WHAT IS REQUIRED.
The answer should consist of the records below, repeated exactly, and no pictures.
'''
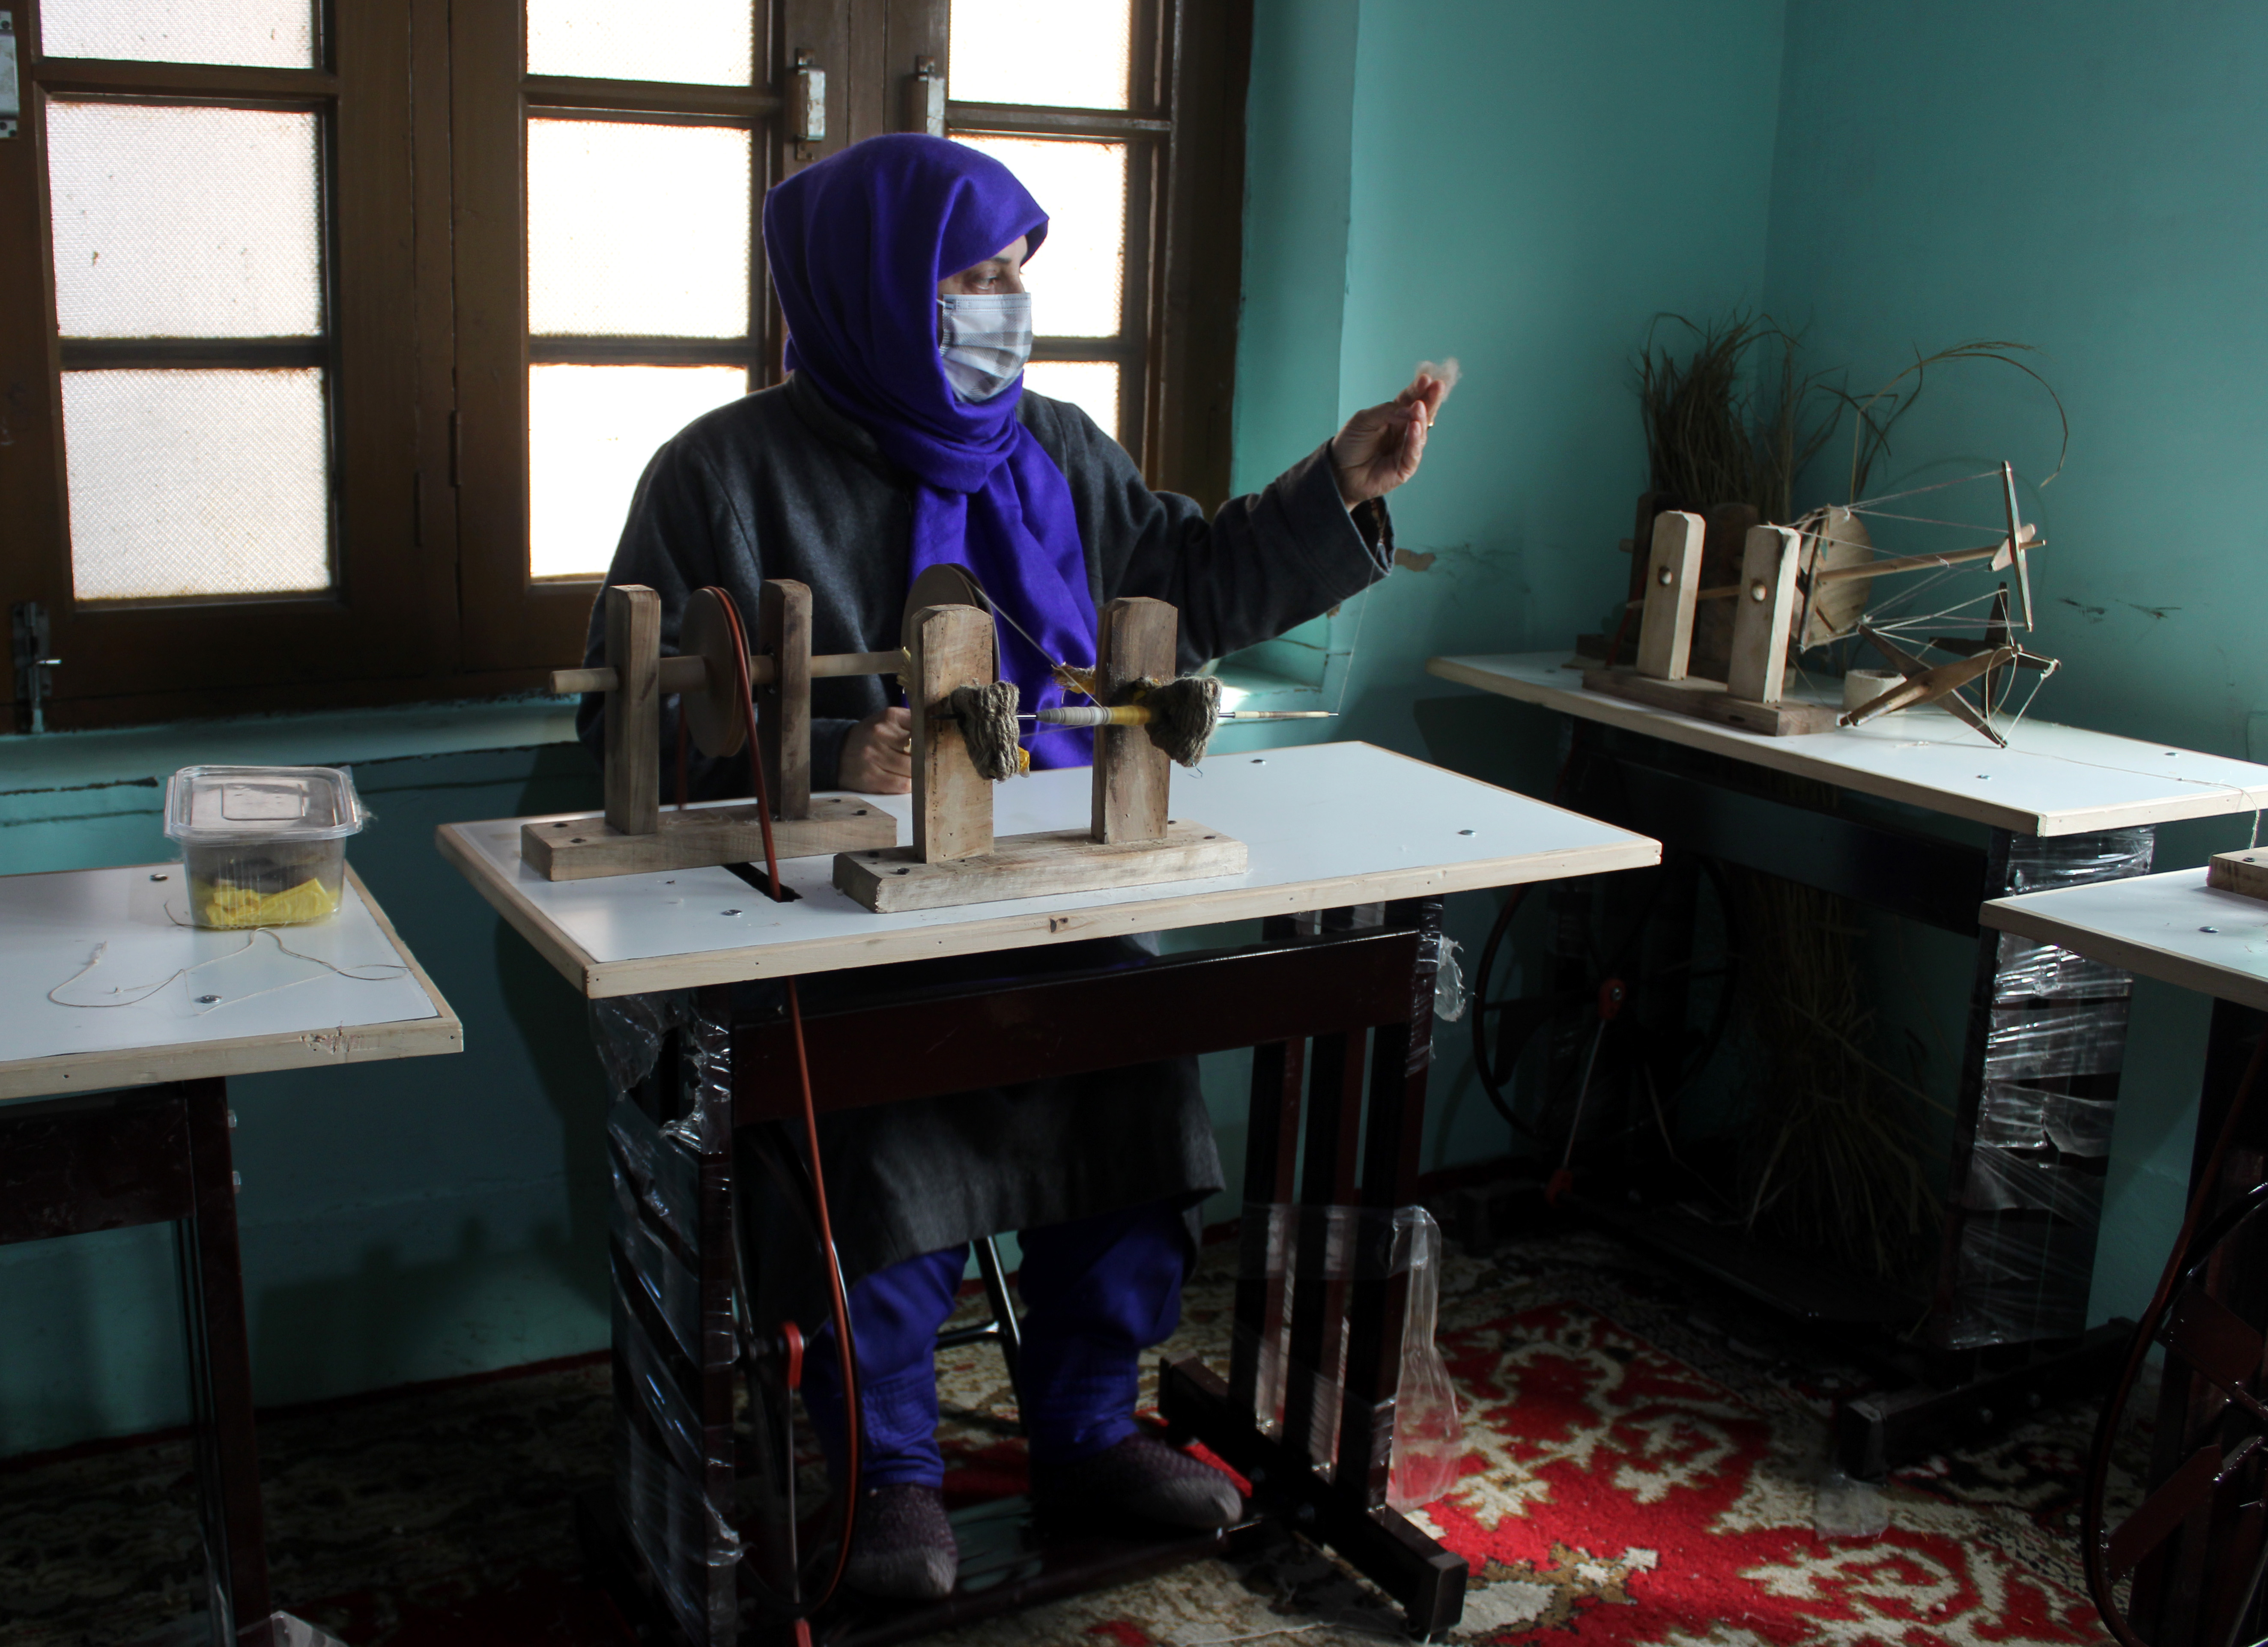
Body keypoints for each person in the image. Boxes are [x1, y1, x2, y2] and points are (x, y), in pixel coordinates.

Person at [577, 134, 1444, 1602]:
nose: (1007, 307)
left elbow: (1187, 583)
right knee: (883, 1113)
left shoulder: (1056, 448)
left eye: (1016, 274)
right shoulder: (723, 475)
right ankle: (889, 1475)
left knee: (1136, 1065)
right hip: (839, 931)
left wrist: (1335, 490)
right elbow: (629, 723)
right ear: (873, 287)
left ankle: (1089, 1428)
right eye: (972, 276)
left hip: (1045, 889)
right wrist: (824, 754)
'''
OUTPUT.
Body keypoints for each person in the image. Boxes are [x1, y1, x2, y2] and points are (x, y), in pixel coordinates.

Person at [577, 134, 1444, 1602]:
nose: (1007, 307)
left elbow: (1187, 583)
right knee: (883, 1113)
left shoulder: (1056, 448)
left eye: (1016, 274)
right shoulder: (723, 475)
right ankle: (889, 1475)
left knee: (1136, 1065)
right hip: (839, 931)
left wrist: (1335, 490)
right elbow: (629, 723)
right ear: (873, 287)
left ankle: (1089, 1428)
right eye: (972, 276)
left hip: (1045, 889)
right wrist: (824, 754)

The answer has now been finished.